When Steven Erlanger, a veteran foreign correspondent for the Times and now its culture editor, read the article on the morning of April 21, it struck him as weird. Erlanger h
ad long thought that Miller, particularly after writing the Saddam book with Laurie Mylroie, was “too engaged” to be covering this issue. And in the months before the war, he had sent memos to other editors noting that the paper should be careful in its coverage of the WMD question. Erlanger had worried that Times editors were not being sufficiently skeptical in reviewing the paper’s reporting on unconventional weapons in Iraq. And now he wondered if this particular Miller story was solid.
At a planning meeting for the next day’s paper, he waited for Executive Editor Howell Raines or Managing Editor Gerald Boyd to say something about the Miller article. But neither did. So Erlanger spoke up. “I said, ‘Excuse me, are we going to follow up the Judy Miller story?’ ” he later recalled remarking. What do you mean? Boyd asked. Erlanger said words to the effect of, “We’re way out there on this. We have a story on the front page that justifies the administration’s entire case for war, and it is based on information from someone we didn’t identify and we didn’t talk to.” There was silence in the room. Years afterward, Erlanger said, “It was like I crapped on the table.”

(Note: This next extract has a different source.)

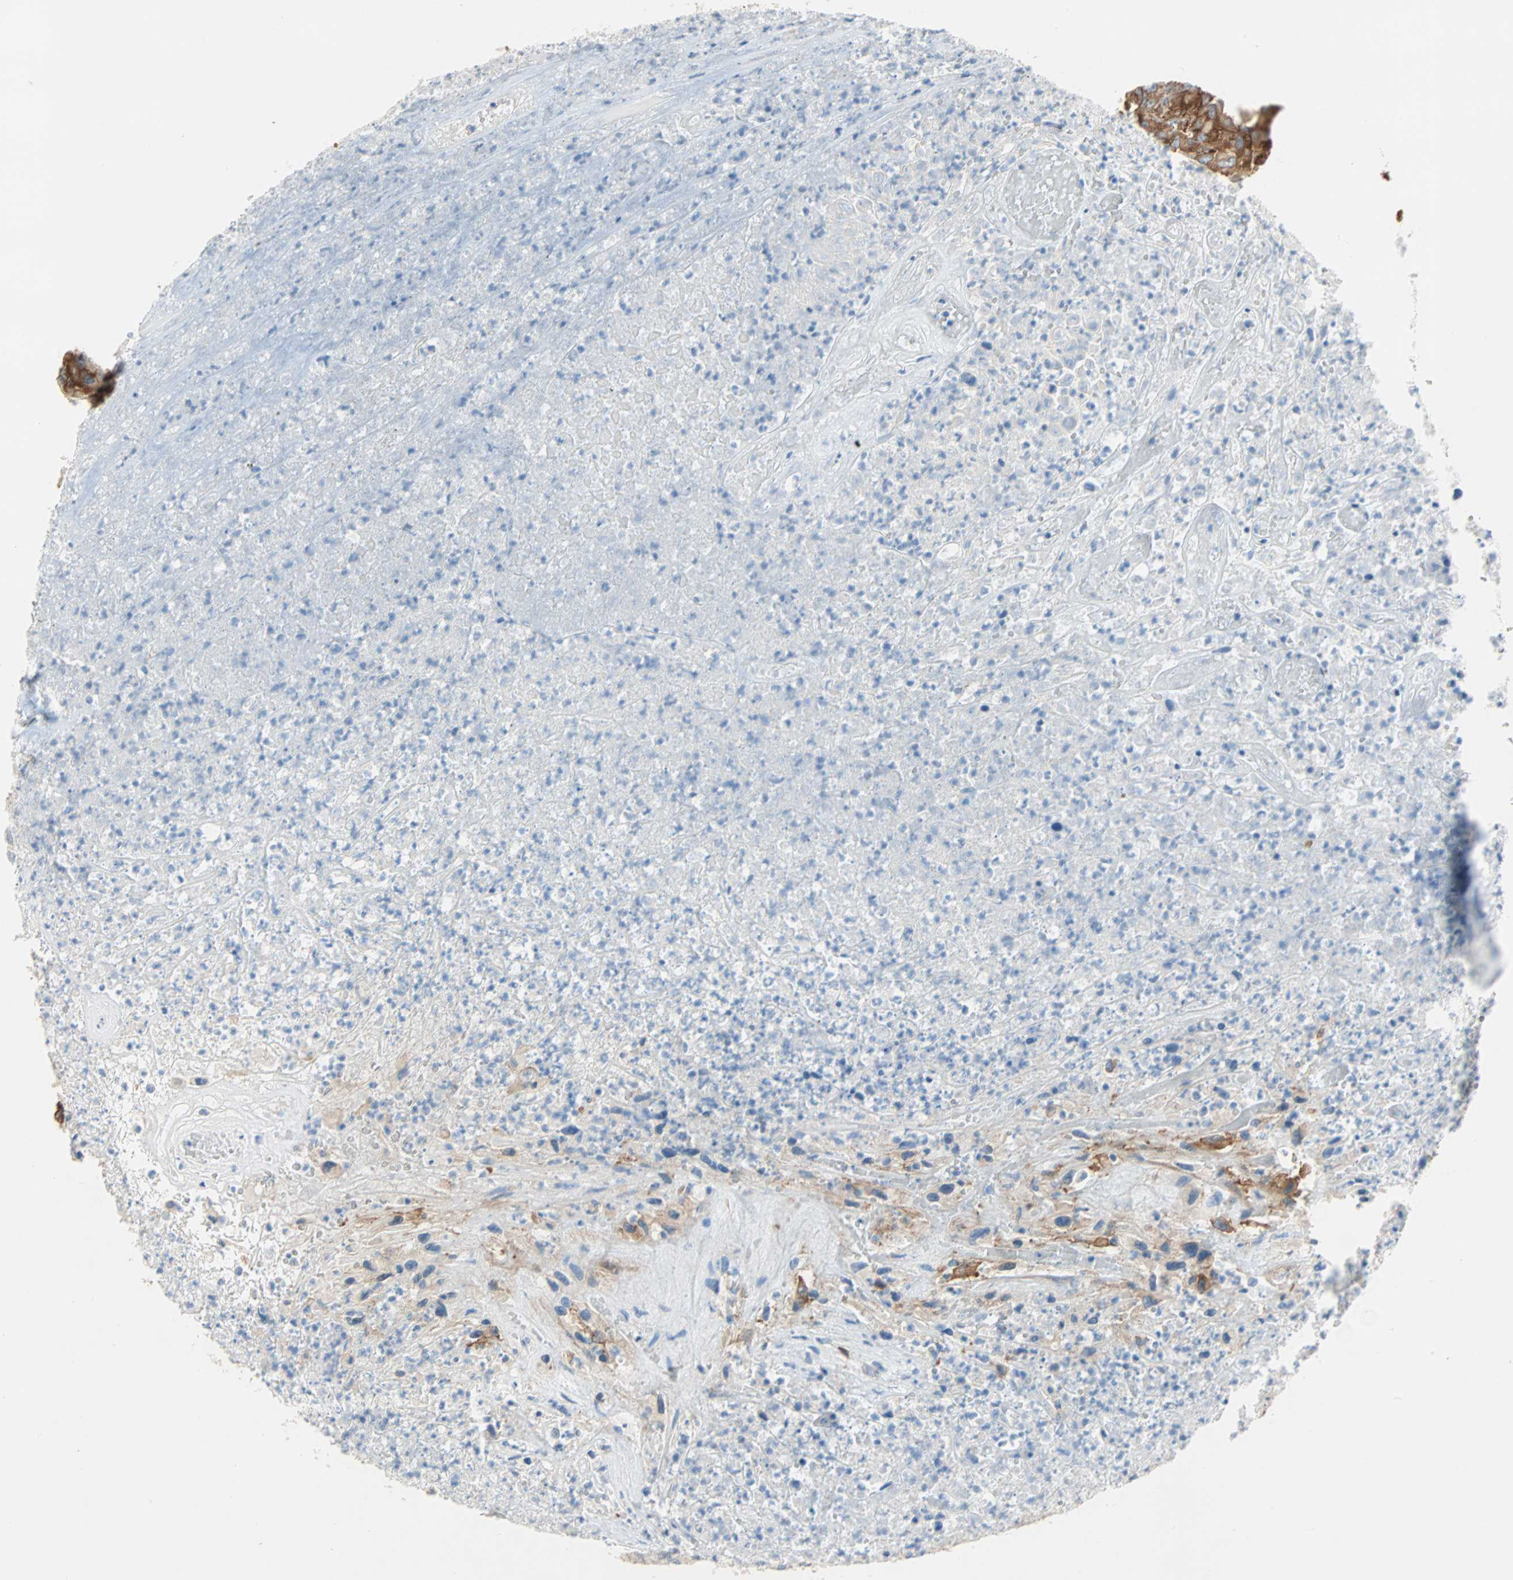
{"staining": {"intensity": "weak", "quantity": ">75%", "location": "cytoplasmic/membranous"}, "tissue": "urothelial cancer", "cell_type": "Tumor cells", "image_type": "cancer", "snomed": [{"axis": "morphology", "description": "Urothelial carcinoma, High grade"}, {"axis": "topography", "description": "Urinary bladder"}], "caption": "Immunohistochemistry (DAB) staining of human high-grade urothelial carcinoma reveals weak cytoplasmic/membranous protein expression in approximately >75% of tumor cells. (Stains: DAB (3,3'-diaminobenzidine) in brown, nuclei in blue, Microscopy: brightfield microscopy at high magnification).", "gene": "EPB41L2", "patient": {"sex": "male", "age": 66}}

Immediately after the meeting, according to Erlanger, Boyd came into Erlanger’s office and angrily said, Don’t ever do that to me again. He insisted that Erlanger was not aware of all the work that had gone into that story. Erlanger rejoined, “That’s right, I read the article as any average reader would.” Boyd said if Erlanger had any concern, he could send him a memo. Then he left.
Within the Times, word spread of Boyd’s irate reaction to Erlanger. Miller was already considered a loose cannon by many of her peers at the Times, and some suspected her of embellishing stories (even while acknowledging she sometimes did get the goods). Her prewar reporting on Iraq’s WMDs had worried colleagues. “There was a general unease,” recalled one Times correspondent. “This was not because anyone knew her stories were wrong but because they were enthusiastic and boosterish…. She was reporting about the [WMD] intelligence with breathlessness and naiveté.” Still, Miller seemed to enjoy a special status at the paper. Why? She had won a Pulitzer Prize, but so had other reporters. She had once been a close pal of the publisher, Arthur Ochs Sulzberger, Jr., when they had both worked at the paper’s Washington bureau in the late 1970s. Times people wondered if that afforded her protection. They also saw that Raines was now keen on Miller’s stories “for the buzz” they created, as one Times reporter put it. In any event, reporters at the paper assumed—rightly or wrongly—that criticism of Miller or her work would not be appreciated by the higher-ups. By asking questions about her guy-in-a-baseball-cap story, Erlanger had trod upon sensitive territory. His confrontation with Boyd was regarded by other reporters, according to one Times correspondent, as a message from Raines and Boyd: We are riding Judy Miller and her reporting all the way. There was no backing down.